Source texts of formatted documents
'''
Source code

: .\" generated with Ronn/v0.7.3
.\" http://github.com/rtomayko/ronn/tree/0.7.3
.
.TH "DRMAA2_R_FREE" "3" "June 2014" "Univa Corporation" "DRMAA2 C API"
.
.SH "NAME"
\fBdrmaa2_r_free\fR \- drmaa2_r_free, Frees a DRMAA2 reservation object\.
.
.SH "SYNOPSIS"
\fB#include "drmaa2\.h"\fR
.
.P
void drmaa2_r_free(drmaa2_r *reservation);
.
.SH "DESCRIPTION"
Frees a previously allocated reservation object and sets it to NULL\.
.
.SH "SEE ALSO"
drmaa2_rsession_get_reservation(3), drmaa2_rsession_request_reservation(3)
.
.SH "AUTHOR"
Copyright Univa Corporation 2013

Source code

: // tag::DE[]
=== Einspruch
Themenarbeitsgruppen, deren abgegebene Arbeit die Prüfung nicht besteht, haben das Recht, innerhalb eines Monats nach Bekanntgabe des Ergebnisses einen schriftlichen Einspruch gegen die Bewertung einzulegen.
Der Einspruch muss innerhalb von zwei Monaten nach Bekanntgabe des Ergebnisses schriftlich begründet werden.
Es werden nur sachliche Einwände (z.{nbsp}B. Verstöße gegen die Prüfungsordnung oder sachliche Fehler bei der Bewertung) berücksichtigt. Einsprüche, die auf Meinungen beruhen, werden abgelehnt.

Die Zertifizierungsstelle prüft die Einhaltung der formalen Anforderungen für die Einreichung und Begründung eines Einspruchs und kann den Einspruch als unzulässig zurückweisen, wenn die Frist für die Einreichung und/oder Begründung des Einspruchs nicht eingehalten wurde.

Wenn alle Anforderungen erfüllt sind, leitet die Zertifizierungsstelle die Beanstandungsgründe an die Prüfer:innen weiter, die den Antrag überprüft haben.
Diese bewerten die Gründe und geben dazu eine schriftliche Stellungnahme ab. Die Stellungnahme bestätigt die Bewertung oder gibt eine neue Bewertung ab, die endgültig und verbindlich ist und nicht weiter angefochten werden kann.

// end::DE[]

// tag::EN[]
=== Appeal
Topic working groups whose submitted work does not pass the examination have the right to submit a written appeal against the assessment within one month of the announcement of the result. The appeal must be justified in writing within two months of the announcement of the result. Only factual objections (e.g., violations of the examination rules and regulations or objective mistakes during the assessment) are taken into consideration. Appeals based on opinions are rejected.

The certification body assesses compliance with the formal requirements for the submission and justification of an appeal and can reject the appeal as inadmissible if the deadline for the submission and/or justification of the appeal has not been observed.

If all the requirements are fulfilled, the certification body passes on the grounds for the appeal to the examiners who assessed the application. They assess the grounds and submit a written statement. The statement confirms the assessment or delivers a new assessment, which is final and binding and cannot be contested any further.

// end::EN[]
'''
What you need to do: Write out exactly the lines above between the line with "Topic working groups" and the line with "The certification body assesses", inclusive, and nothing beyond them.

Answer section:
Topic working groups whose submitted work does not pass the examination have the right to submit a written appeal against the assessment within one month of the announcement of the result. The appeal must be justified in writing within two months of the announcement of the result. Only factual objections (e.g., violations of the examination rules and regulations or objective mistakes during the assessment) are taken into consideration. Appeals based on opinions are rejected.

The certification body assesses compliance with the formal requirements for the submission and justification of an appeal and can reject the appeal as inadmissible if the deadline for the submission and/or justification of the appeal has not been observed.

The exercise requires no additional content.